Take the bánh mì, for example. Its pickled carrots, jalapenos and cilantro are packaged separately for you to build yourself. Traditionally, bánh mìs are enclosed in a French baguette (a culinary crossbreed born of Vietnam’s colonization by France in the 19th century), but at BB, you get Nguyen’s freshly baked “Vietnamese bread” instead. Every bite still feels like a feral rip, which is half the pleasure of eating a bánh mì in the first place. Most everything else is served to-go. BB is hardly ever full, even on weekends. If customers aren’t pulling up to the intercom to order, they’ve likely placed their order ahead of time and are only walking inside to pick it up.
You don’t have to dine in. There’s no table service, after all, and the space still looks much like a former Wendy’s, especially the fixed salad bar sitting in the middle, now holding silverware, pho fixins and sometimes a vase of flowers to give life to the otherwise bare fixture. But to enjoy the best of BB’s pho and crispy chicken, I recommend saddling up, relaxing and taking a seat.
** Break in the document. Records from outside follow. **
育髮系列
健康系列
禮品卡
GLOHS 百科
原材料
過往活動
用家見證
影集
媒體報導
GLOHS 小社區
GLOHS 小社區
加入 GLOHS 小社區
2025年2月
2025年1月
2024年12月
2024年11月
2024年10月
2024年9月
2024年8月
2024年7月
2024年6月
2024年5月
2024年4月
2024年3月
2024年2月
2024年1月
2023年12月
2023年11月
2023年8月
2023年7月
BB’s whopping bowls of pho, made by simmering beef bones for more than 12 hours, are more savory than others around town. You hardly need to reach for hoisin sauce to round out the sweetness—it’s already just right. On the other hand, the dry pho is uniquely delicious, though if you’re a corn-fed Midwesterner like myself, the menu item might give you pause. Think of all the components of pho, but instead of broth, the noodles are tossed in a brown hoisin-soy sauce mixture and topped with green onions and fried shallots. The broth is served on the side, simply for sipping or for dipping your beef slices, if you choose. Thao Vo, whose son Minh translated for us during our interview, said that while the dish is popular in Vietnam, BB’s version is a more Americanized take they’re proud of.

At BB, the menu is smaller than at its Vietnamese counterparts, but it’s intentional. Crispy whole chicken legs appear throughout, whether deep-fried, roasted or tossed in a sticky, sweet, garlicky sauce. When you order chicken fried rice, you won’t get a Chinese restaurant variation. Instead, you’ll receive one of those hefty chicken legs alongside seasoned rice, cucumbers, carrots and a brown garlic sauce from Thao Vo’s own recipe. You can’t go wrong with any of the chicken dishes.
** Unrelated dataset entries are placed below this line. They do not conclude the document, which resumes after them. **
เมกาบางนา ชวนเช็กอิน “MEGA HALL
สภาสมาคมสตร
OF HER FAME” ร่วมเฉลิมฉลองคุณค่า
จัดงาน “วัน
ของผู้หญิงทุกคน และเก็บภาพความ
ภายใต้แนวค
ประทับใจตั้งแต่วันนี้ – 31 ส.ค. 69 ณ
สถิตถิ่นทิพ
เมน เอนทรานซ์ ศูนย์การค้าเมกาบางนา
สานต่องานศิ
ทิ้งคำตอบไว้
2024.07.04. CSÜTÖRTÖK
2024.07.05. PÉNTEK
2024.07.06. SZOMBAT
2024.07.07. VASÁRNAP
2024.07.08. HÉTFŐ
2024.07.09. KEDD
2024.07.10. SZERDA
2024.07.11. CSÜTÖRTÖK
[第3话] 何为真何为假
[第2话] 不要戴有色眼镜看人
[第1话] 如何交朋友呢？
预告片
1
Nguyen and Thao Vo’s niece worked the front register and floor tirelessly during each of my visits. On a return trip, she told me she remembered me because I’d ordered the oxtail hot pot—a large take-home feast with lotus radishes, vermicelli noodles, garlic chicken and a wonderful broth infused with goji berries, among other offerings.

“It’s mostly our Vietnamese customers who order that,” she said. (On every visit to BB, Vietnamese diners were common. A good sign, I thought—though I didn’t need one.)
Nguyen used to sell these hot pot packages before opening BB, and they were a hit. However, you don’t need to order one of the do-it-yourself hot pots; it’s a serious undertaking unless you happen to have a Cuisinart fondue set, given to you by your aunt Connie as a wedding gift, lying around. If you do, this might be the excuse to finally bust it out.
On Wednesdays, you can snag one hell of a bánh mì for six dollars. There are also a couple of salted coffee drinks topped with cold foam. Thao Vo says Nguyen used to be a bartender at a hotel back in Vietnam, where the two met, and she’d like to expand BB’s drink program. A liquor license feels like too much of an undertaking at the moment, so instead she hopes to expand the coffee menu and eventually add made-from-scratch teas.
BB may not be the city’s definitive Vietnamese restaurant, but it’s certainly the most convenient. The delicate balance of preparing meals to be handed out a window has its drawbacks—as seen in the dry pork chop that accompanied an otherwise satisfying broken rice. Thao Vo doesn’t shy away from calling her restaurant fast food. She knows they’re chasing immediacy. And when the timing is right, when the food is eaten hot and without delay, it hits exactly where it should.